» **WHAT YOU SHOULD DO**
Render the source text of all the rows below as a JSON list of strings, with one string per line and blank lines omitted. Leave the pictures out of your answer.

[Data entries]
□ □ □ □

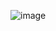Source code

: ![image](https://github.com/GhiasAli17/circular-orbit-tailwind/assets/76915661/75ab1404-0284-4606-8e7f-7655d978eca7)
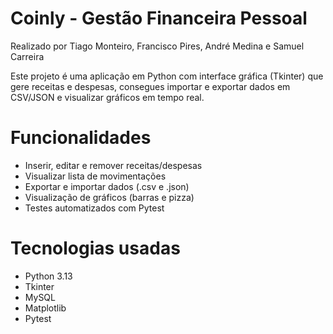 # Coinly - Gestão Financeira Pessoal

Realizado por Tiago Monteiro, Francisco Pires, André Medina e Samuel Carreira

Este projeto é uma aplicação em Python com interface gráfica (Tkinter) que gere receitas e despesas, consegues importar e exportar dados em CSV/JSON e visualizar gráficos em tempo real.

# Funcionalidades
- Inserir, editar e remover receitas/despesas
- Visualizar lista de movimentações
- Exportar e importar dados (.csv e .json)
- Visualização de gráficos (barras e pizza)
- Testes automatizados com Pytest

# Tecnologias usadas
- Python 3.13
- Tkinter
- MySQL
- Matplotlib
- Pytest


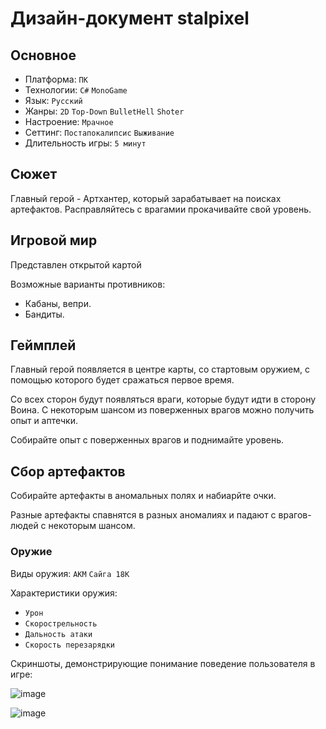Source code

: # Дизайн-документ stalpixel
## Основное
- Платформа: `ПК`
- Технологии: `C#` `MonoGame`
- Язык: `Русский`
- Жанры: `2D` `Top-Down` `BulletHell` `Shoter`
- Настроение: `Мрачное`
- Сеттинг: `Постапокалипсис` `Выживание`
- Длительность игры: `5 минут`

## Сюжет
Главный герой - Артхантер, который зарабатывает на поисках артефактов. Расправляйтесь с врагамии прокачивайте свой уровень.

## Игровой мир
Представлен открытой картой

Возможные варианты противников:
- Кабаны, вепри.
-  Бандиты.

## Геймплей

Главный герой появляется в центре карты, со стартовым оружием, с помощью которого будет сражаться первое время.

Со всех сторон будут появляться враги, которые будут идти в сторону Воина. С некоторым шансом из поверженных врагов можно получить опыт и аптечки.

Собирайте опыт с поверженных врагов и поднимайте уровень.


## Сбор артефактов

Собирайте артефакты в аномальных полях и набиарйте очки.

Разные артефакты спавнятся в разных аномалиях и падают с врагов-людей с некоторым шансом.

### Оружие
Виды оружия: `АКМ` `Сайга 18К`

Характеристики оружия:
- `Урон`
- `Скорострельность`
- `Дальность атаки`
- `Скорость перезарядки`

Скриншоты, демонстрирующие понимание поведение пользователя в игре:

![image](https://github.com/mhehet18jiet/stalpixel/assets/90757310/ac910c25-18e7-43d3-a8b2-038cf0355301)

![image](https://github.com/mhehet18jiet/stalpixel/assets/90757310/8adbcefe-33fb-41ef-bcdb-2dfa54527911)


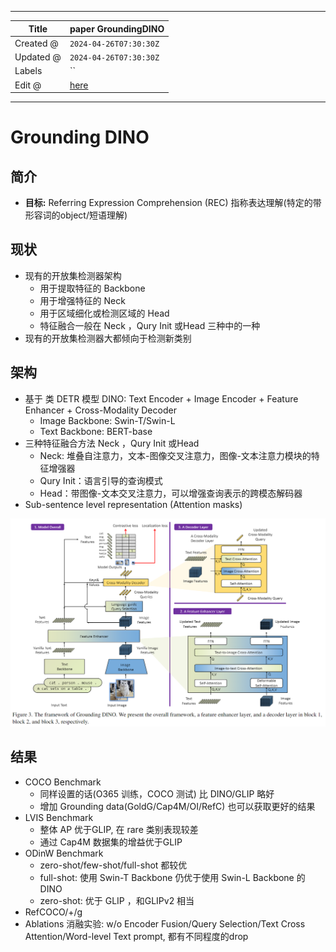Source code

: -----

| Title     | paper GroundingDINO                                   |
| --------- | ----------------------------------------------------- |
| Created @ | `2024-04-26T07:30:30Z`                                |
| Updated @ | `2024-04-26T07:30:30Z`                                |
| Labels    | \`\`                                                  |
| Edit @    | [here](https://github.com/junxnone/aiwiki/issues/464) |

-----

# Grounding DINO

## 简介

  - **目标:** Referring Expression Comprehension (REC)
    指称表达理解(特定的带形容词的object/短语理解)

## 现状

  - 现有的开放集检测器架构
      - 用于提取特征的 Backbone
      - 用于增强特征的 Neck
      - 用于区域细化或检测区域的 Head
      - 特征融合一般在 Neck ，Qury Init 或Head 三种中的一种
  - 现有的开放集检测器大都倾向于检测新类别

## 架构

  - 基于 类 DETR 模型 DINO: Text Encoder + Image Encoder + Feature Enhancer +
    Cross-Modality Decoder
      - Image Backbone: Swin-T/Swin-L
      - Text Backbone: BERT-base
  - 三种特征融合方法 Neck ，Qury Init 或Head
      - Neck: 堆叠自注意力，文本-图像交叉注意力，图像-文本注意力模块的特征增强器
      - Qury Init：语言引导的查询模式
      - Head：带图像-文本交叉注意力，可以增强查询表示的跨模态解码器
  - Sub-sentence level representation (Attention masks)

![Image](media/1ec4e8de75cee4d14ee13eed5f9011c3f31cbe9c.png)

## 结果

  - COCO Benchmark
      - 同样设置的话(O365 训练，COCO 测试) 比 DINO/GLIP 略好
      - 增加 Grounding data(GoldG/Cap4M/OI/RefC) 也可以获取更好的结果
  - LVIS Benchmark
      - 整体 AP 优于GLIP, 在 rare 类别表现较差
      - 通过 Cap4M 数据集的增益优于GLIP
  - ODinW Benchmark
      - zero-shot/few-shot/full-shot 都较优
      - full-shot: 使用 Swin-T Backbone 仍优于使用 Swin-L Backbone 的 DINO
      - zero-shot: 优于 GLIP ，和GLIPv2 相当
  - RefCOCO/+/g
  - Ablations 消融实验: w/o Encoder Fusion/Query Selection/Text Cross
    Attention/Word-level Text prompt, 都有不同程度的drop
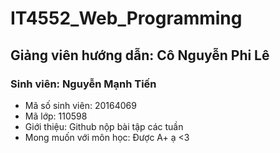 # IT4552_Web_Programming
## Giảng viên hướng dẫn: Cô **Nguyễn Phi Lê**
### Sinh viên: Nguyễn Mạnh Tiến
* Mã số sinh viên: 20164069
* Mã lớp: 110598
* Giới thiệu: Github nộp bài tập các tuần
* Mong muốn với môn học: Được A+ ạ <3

□ □ □ □

» **ANSWER TO THE PROBLEM**
[
  "Source code",
  ": ![image](https://github.com/GhiasAli17/circular-orbit-tailwind/assets/76915661/75ab1404-0284-4606-8e7f-7655d978eca7)",
  " # Coinly - Gestão Financeira Pessoal",
  "Realizado por Tiago Monteiro, Francisco Pires, André Medina e Samuel Carreira",
  "Este projeto é uma aplicação em Python com interface gráfica (Tkinter) que gere receitas e despesas, consegues importar e exportar dados em CSV/JSON e visualizar gráficos em tempo real.",
  "# Funcionalidades",
  "- Inserir, editar e remover receitas/despesas",
  "- Visualizar lista de movimentações",
  "- Exportar e importar dados (.csv e .json)",
  "- Visualização de gráficos (barras e pizza)",
  "- Testes automatizados com Pytest",
  "# Tecnologias usadas",
  "- Python 3.13",
  "- Tkinter",
  "- MySQL",
  "- Matplotlib",
  "- Pytest",
  "Source code",
  ": # Дизайн-документ stalpixel",
  "## Основное",
  "- Платформа: `ПК`",
  "- Технологии: `C#` `MonoGame`",
  "- Язык: `Русский`",
  "- Жанры: `2D` `Top-Down` `BulletHell` `Shoter`",
  "- Настроение: `Мрачное`",
  "- Сеттинг: `Постапокалипсис` `Выживание`",
  "- Длительность игры: `5 минут`",
  "## Сюжет",
  "Главный герой - Артхантер, который зарабатывает на поисках артефактов. Расправляйтесь с врагамии прокачивайте свой уровень.",
  "## Игровой мир",
  "Представлен открытой картой",
  "Возможные варианты противников:",
  "- Кабаны, вепри.",
  "-  Бандиты.",
  "## Геймплей",
  "Главный герой появляется в центре карты, со стартовым оружием, с помощью которого будет сражаться первое время.",
  "Со всех сторон будут появляться враги, которые будут идти в сторону Воина. С некоторым шансом из поверженных врагов можно получить опыт и аптечки.",
  "Собирайте опыт с поверженных врагов и поднимайте уровень.",
  "## Сбор артефактов",
  "Собирайте артефакты в аномальных полях и набиарйте очки.",
  "Разные артефакты спавнятся в разных аномалиях и падают с врагов-людей с некоторым шансом.",
  "### Оружие",
  "Виды оружия: `АКМ` `Сайга 18К`",
  "Характеристики оружия:",
  "- `Урон`",
  "- `Скорострельность`",
  "- `Дальность атаки`",
  "- `Скорость перезарядки`",
  "Скриншоты, демонстрирующие понимание поведение пользователя в игре:",
  "![image](https://github.com/mhehet18jiet/stalpixel/assets/90757310/ac910c25-18e7-43d3-a8b2-038cf0355301)",
  "![image](https://github.com/mhehet18jiet/stalpixel/assets/90757310/8adbcefe-33fb-41ef-bcdb-2dfa54527911)",
  "Source code",
  ": -----",
  "| Title     | paper GroundingDINO                                   |",
  "| --------- | ----------------------------------------------------- |",
  "| Created @ | `2024-04-26T07:30:30Z`                                |",
  "| Updated @ | `2024-04-26T07:30:30Z`                                |",
  "| Labels    | \\`\\`                                                  |",
  "| Edit @    | [here](https://github.com/junxnone/aiwiki/issues/464) |",
  "-----",
  "# Grounding DINO",
  "## 简介",
  "  - **目标:** Referring Expression Comprehension (REC)",
  "    指称表达理解(特定的带形容词的object/短语理解)",
  "## 现状",
  "  - 现有的开放集检测器架构",
  "      - 用于提取特征的 Backbone",
  "      - 用于增强特征的 Neck",
  "      - 用于区域细化或检测区域的 Head",
  "      - 特征融合一般在 Neck ，Qury Init 或Head 三种中的一种",
  "  - 现有的开放集检测器大都倾向于检测新类别",
  "## 架构",
  "  - 基于 类 DETR 模型 DINO: Text Encoder + Image Encoder + Feature Enhancer +",
  "    Cross-Modality Decoder",
  "      - Image Backbone: Swin-T/Swin-L",
  "      - Text Backbone: BERT-base",
  "  - 三种特征融合方法 Neck ，Qury Init 或Head",
  "      - Neck: 堆叠自注意力，文本-图像交叉注意力，图像-文本注意力模块的特征增强器",
  "      - Qury Init：语言引导的查询模式",
  "      - Head：带图像-文本交叉注意力，可以增强查询表示的跨模态解码器",
  "  - Sub-sentence level representation (Attention masks)",
  "![Image](media/1ec4e8de75cee4d14ee13eed5f9011c3f31cbe9c.png)",
  "## 结果",
  "  - COCO Benchmark",
  "      - 同样设置的话(O365 训练，COCO 测试) 比 DINO/GLIP 略好",
  "      - 增加 Grounding data(GoldG/Cap4M/OI/RefC) 也可以获取更好的结果",
  "  - LVIS Benchmark",
  "      - 整体 AP 优于GLIP, 在 rare 类别表现较差",
  "      - 通过 Cap4M 数据集的增益优于GLIP",
  "  - ODinW Benchmark",
  "      - zero-shot/few-shot/full-shot 都较优",
  "      - full-shot: 使用 Swin-T Backbone 仍优于使用 Swin-L Backbone 的 DINO",
  "      - zero-shot: 优于 GLIP ，和GLIPv2 相当",
  "  - RefCOCO/+/g",
  "  - Ablations 消融实验: w/o Encoder Fusion/Query Selection/Text Cross",
  "    Attention/Word-level Text prompt, 都有不同程度的drop",
  " # IT4552_Web_Programming",
  "## Giảng viên hướng dẫn: Cô **Nguyễn Phi Lê**",
  "### Sinh viên: Nguyễn Mạnh Tiến",
  "* Mã số sinh viên: 20164069",
  "* Mã lớp: 110598",
  "* Giới thiệu: Github nộp bài tập các tuần",
  "* Mong muốn với môn học: Được A+ ạ <3"
]